Power cut when control board crashes?

Is it possible that when the control board stops normal operation (or has a kernel panic) and then reboots itself, the power supply to the Blade 3 nodes is also cut? I’ve found out that every time the control board crashes (you can hear the fans stop whirring, then restart after a couple of seconds, then stop, and then start again for good) and the uptime command on the control board gives an uptime of only a couple of minutes, the nodes not only go offline, but rather also report only a couple of mionutes of uptime. Once I’ve even seen the power lights of the nodes go out for several seconds.

And the power for the nodes runs through the DC/DC converter on the control board.

So: Does an unwanted shutdown or crash of the control board lead to a power outage affecting the nodes? If this is true, it’s a design flaw you should really address because such a cold restart can lead to data loss. Once it even destroyed my Ceph cluster.

Yes, when the control board executes poweroff, it cuts the power to the Blade 3 nodes. Even using nodectl results in a power shutdown. This is a known issue, and it will be fixed in the next version.

As a workaround, you can shutdown the Blade 3 nodes via SSH from the control board, and replace or modify the poweroff command to avoid cutting power abruptly.

For example, the poweroff script can be written as:

ssh mixtile@10.20.0.2 sudo poweroff
ssh mixtile@10.20.0.3 sudo poweroff
ssh mixtile@10.20.0.4 sudo poweroff
ssh mixtile@10.20.0.5 sudo poweroff
sleep 5
sudo poweroff

This ensures that each Blade 3 node is properly shut down before the control board powers off itself.

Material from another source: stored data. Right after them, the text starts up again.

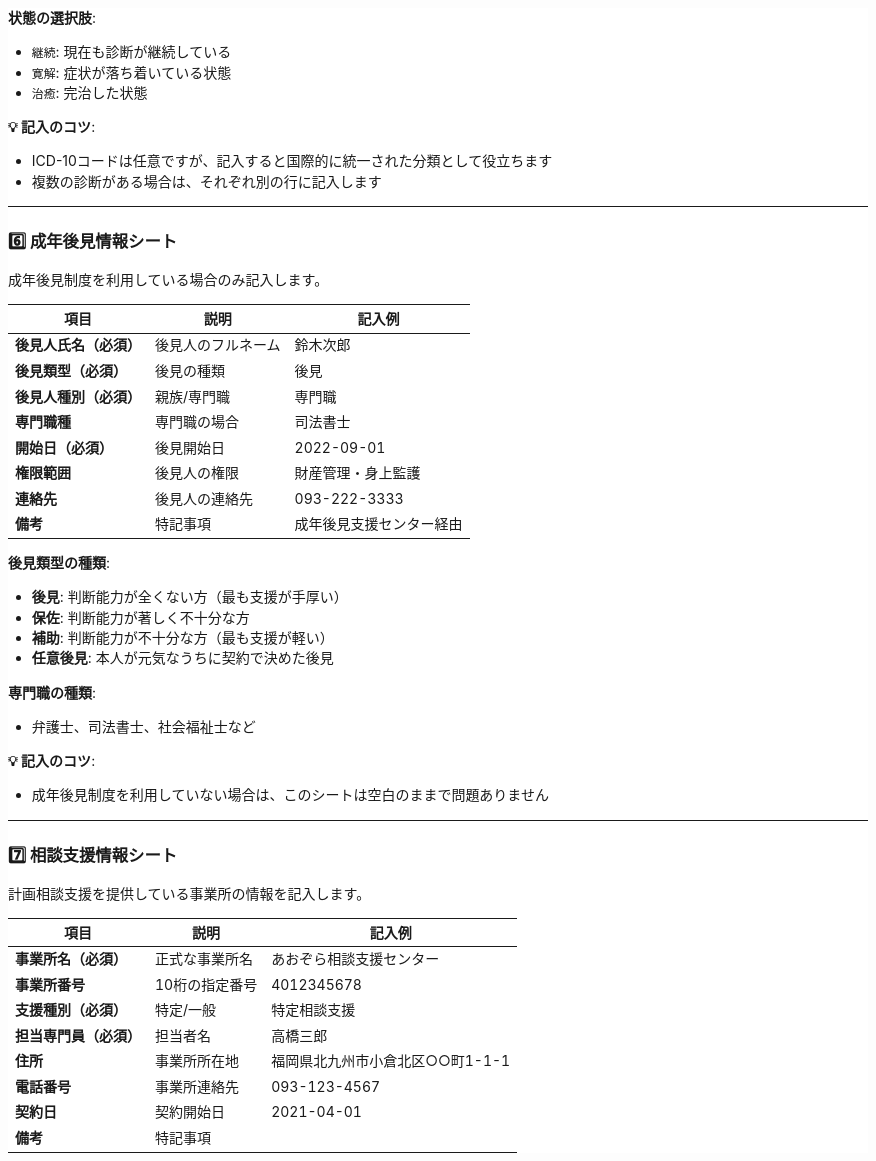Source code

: **状態の選択肢**:
- `継続`: 現在も診断が継続している
- `寛解`: 症状が落ち着いている状態
- `治癒`: 完治した状態

**💡 記入のコツ**:
- ICD-10コードは任意ですが、記入すると国際的に統一された分類として役立ちます
- 複数の診断がある場合は、それぞれ別の行に記入します

---

### 6️⃣ 成年後見情報シート

成年後見制度を利用している場合のみ記入します。

| 項目 | 説明 | 記入例 |
|------|------|--------|
| **後見人氏名（必須）** | 後見人のフルネーム | 鈴木次郎 |
| **後見類型（必須）** | 後見の種類 | 後見 |
| **後見人種別（必須）** | 親族/専門職 | 専門職 |
| **専門職種** | 専門職の場合 | 司法書士 |
| **開始日（必須）** | 後見開始日 | 2022-09-01 |
| **権限範囲** | 後見人の権限 | 財産管理・身上監護 |
| **連絡先** | 後見人の連絡先 | 093-222-3333 |
| **備考** | 特記事項 | 成年後見支援センター経由 |

**後見類型の種類**:
- **後見**: 判断能力が全くない方（最も支援が手厚い）
- **保佐**: 判断能力が著しく不十分な方
- **補助**: 判断能力が不十分な方（最も支援が軽い）
- **任意後見**: 本人が元気なうちに契約で決めた後見

**専門職の種類**:
- 弁護士、司法書士、社会福祉士など

**💡 記入のコツ**:
- 成年後見制度を利用していない場合は、このシートは空白のままで問題ありません

---

### 7️⃣ 相談支援情報シート

計画相談支援を提供している事業所の情報を記入します。

| 項目 | 説明 | 記入例 |
|------|------|--------|
| **事業所名（必須）** | 正式な事業所名 | あおぞら相談支援センター |
| **事業所番号** | 10桁の指定番号 | 4012345678 |
| **支援種別（必須）** | 特定/一般 | 特定相談支援 |
| **担当専門員（必須）** | 担当者名 | 高橋三郎 |
| **住所** | 事業所所在地 | 福岡県北九州市小倉北区○○町1-1-1 |
| **電話番号** | 事業所連絡先 | 093-123-4567 |
| **契約日** | 契約開始日 | 2021-04-01 |
| **備考** | 特記事項 | |

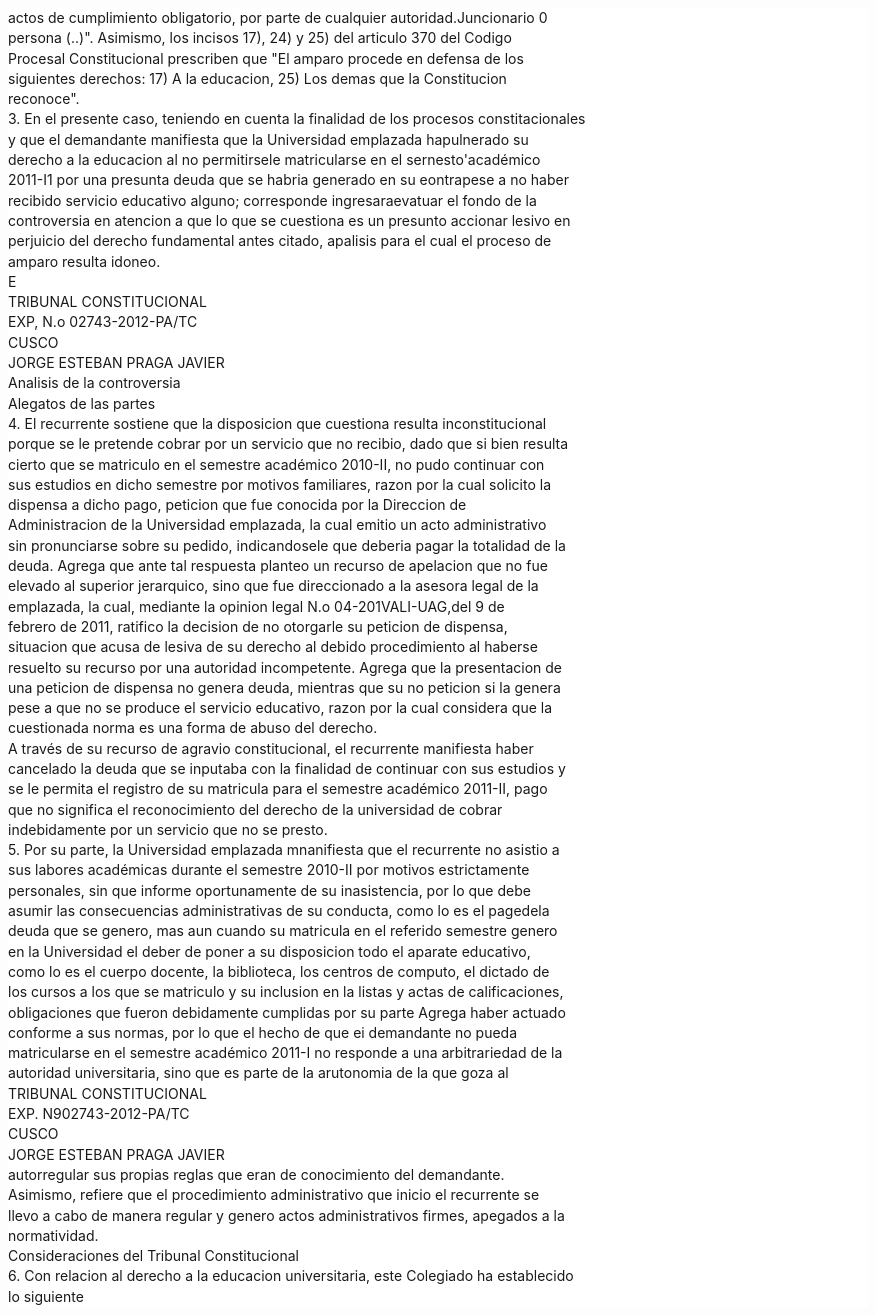 actos de cumplimiento obligatorio, por parte de cualquier autoridad.Juncionario 0  
persona (..)". Asimismo, los incisos 17), 24) y 25) del articulo 370 del Codigo  
Procesal Constitucional prescriben que "El amparo procede en defensa de los  
siguientes derechos: 17) A la educacion, 25) Los demas que la Constitucion  
reconoce".  
3. En el presente caso, teniendo en cuenta la finalidad de los procesos constitacionales  
y que el demandante manifiesta que la Universidad emplazada hapulnerado su  
derecho a la educacion al no permitirsele matricularse en el sernesto'académico  
2011-I1 por una presunta deuda que se habria generado en su eontrapese a no haber  
recibido servicio educativo alguno; corresponde ingresaraevatuar el fondo de la  
controversia en atencion a que lo que se cuestiona es un presunto accionar lesivo en  
perjuicio del derecho fundamental antes citado, apalisis para el cual el proceso de  
amparo resulta idoneo.  
E  
TRIBUNAL CONSTITUCIONAL  
EXP, N.o 02743-2012-PA/TC  
CUSCO  
JORGE ESTEBAN PRAGA JAVIER  
Analisis de la controversia  
Alegatos de las partes  
4. El recurrente sostiene que la disposicion que cuestiona resulta inconstitucional  
porque se le pretende cobrar por un servicio que no recibio, dado que si bien resulta  
cierto que se matriculo en el semestre académico 2010-II, no pudo continuar con  
sus estudios en dicho semestre por motivos familiares, razon por la cual solicito la  
dispensa a dicho pago, peticion que fue conocida por la Direccion de  
Administracion de la Universidad emplazada, la cual emitio un acto administrativo  
sin pronunciarse sobre su pedido, indicandosele que deberia pagar la totalidad de la  
deuda. Agrega que ante tal respuesta planteo un recurso de apelacion que no fue  
elevado al superior jerarquico, sino que fue direccionado a la asesora legal de la  
emplazada, la cual, mediante la opinion legal N.o 04-201VALI-UAG,del 9 de  
febrero de 2011, ratifico la decision de no otorgarle su peticion de dispensa,  
situacion que acusa de lesiva de su derecho al debido procedimiento al haberse  
resuelto su recurso por una autoridad incompetente. Agrega que la presentacion de  
una peticion de dispensa no genera deuda, mientras que su no peticion si la genera  
pese a que no se produce el servicio educativo, razon por la cual considera que la  
cuestionada norma es una forma de abuso del derecho.  
A través de su recurso de agravio constitucional, el recurrente manifiesta haber  
cancelado la deuda que se inputaba con la finalidad de continuar con sus estudios y  
se le permita el registro de su matricula para el semestre académico 2011-II, pago  
que no significa el reconocimiento del derecho de la universidad de cobrar  
indebidamente por un servicio que no se presto.  
5. Por su parte, la Universidad emplazada mnanifiesta que el recurrente no asistio a  
sus labores académicas durante el semestre 2010-II por motivos estrictamente  
personales, sin que informe oportunamente de su inasistencia, por lo que debe  
asumir las consecuencias administrativas de su conducta, como lo es el pagedela  
deuda que se genero, mas aun cuando su matricula en el referido semestre genero  
en la Universidad el deber de poner a su disposicion todo el aparate educativo,  
como lo es el cuerpo docente, la biblioteca, los centros de computo, el dictado de  
los cursos a los que se matriculo y su inclusion en la listas y actas de calificaciones,  
obligaciones que fueron debidamente cumplidas por su parte Agrega haber actuado  
conforme a sus normas, por lo que el hecho de que ei demandante no pueda  
matricularse en el semestre académico 2011-I no responde a una arbitrariedad de la  
autoridad universitaria, sino que es parte de la arutonomia de la que goza al  
TRIBUNAL CONSTITUCIONAL  
EXP. N902743-2012-PA/TC  
CUSCO  
JORGE ESTEBAN PRAGA JAVIER  
autorregular sus propias reglas que eran de conocimiento del demandante.  
Asimismo, refiere que el procedimiento administrativo que inicio el recurrente se  
llevo a cabo de manera regular y genero actos administrativos firmes, apegados a la  
normatividad.  
Consideraciones del Tribunal Constitucional  
6. Con relacion al derecho a la educacion universitaria, este Colegiado ha establecido  
lo siguiente  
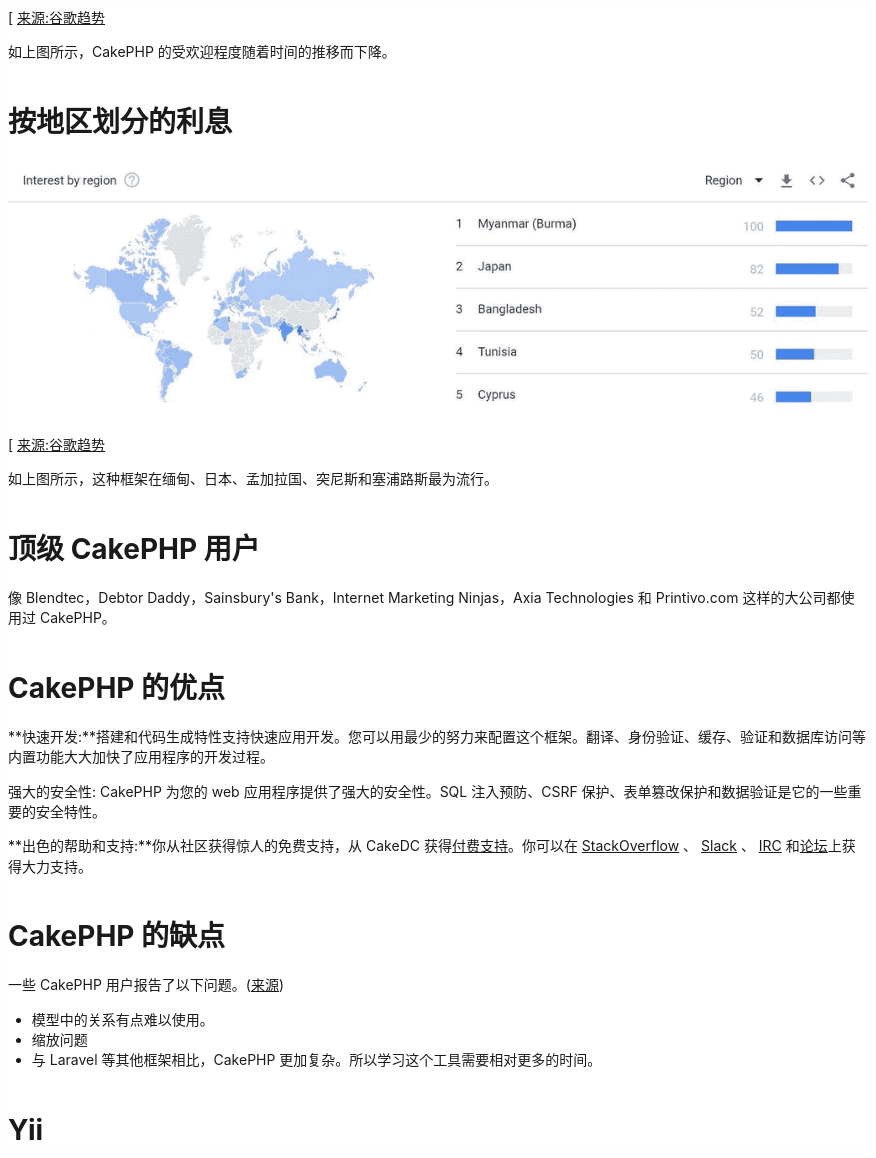 [ [来源:谷歌趋势](https://trends.google.com/trends/explore?date=today%205-y&q=%2Fm%2F09t3sp)

如上图所示，CakePHP 的受欢迎程度随着时间的推移而下降。

# 按地区划分的利息

![](img/452eb2bdfffaa25af723813db36287ca.png)

[ [来源:谷歌趋势](https://trends.google.com/trends/explore?date=today%205-y&q=%2Fm%2F09t3sp)

如上图所示，这种框架在缅甸、日本、孟加拉国、突尼斯和塞浦路斯最为流行。

# 顶级 CakePHP 用户

像 Blendtec，Debtor Daddy，Sainsbury's Bank，Internet Marketing Ninjas，Axia Technologies 和 Printivo.com 这样的大公司都使用过 CakePHP。

# CakePHP 的优点

**快速开发:**搭建和代码生成特性支持快速应用开发。您可以用最少的努力来配置这个框架。翻译、身份验证、缓存、验证和数据库访问等内置功能大大加快了应用程序的开发过程。

强大的安全性: CakePHP 为您的 web 应用程序提供了强大的安全性。SQL 注入预防、CSRF 保护、表单篡改保护和数据验证是它的一些重要的安全特性。

**出色的帮助和支持:**你从社区获得惊人的免费支持，从 CakeDC 获得[付费支持](http://www.cakedc.com/)。你可以在 [StackOverflow](https://stackoverflow.com/tags/cakephp) 、 [Slack](https://cakesf.herokuapp.com/) 、 [IRC](https://kiwiirc.com/client/irc.freenode.net#cakephp) 和[论坛](http://discourse.cakephp.org/)上获得大力支持。

# CakePHP 的缺点

一些 CakePHP 用户报告了以下问题。([来源](https://www.trustradius.com/products/cakephp/reviews))

*   模型中的关系有点难以使用。
*   缩放问题
*   与 Laravel 等其他框架相比，CakePHP 更加复杂。所以学习这个工具需要相对更多的时间。

# Yii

You misunderstood me: The regular shutdown process was not what I was talking about! I mean an unwanted poweroff resp. a crash of the control board, which apparently always leads to an immediate power cut on the electric rail leading to the nodes, therefore switching them off the “hard” way. On my cluster, this has already led to a corrputed Ceph (with 1.3 TB of valuable data) installation. This is a serious fault you should address when developing the next version of the control board and of its firmware.

This is a hardware-level design issue. Blade3’s power-on depends on the control board, so when the control board crashes, it causes all devices to go offline simultaneously.
As a Ceph user, it is recommended to run scripts that synchronize data to the filesystem every few minutes or during system idle periods.

You inserted another single point of failure into the system by letting power delivery get cut every time the control board crashes. Not good. :frowning: Please address this issue when developing a new version.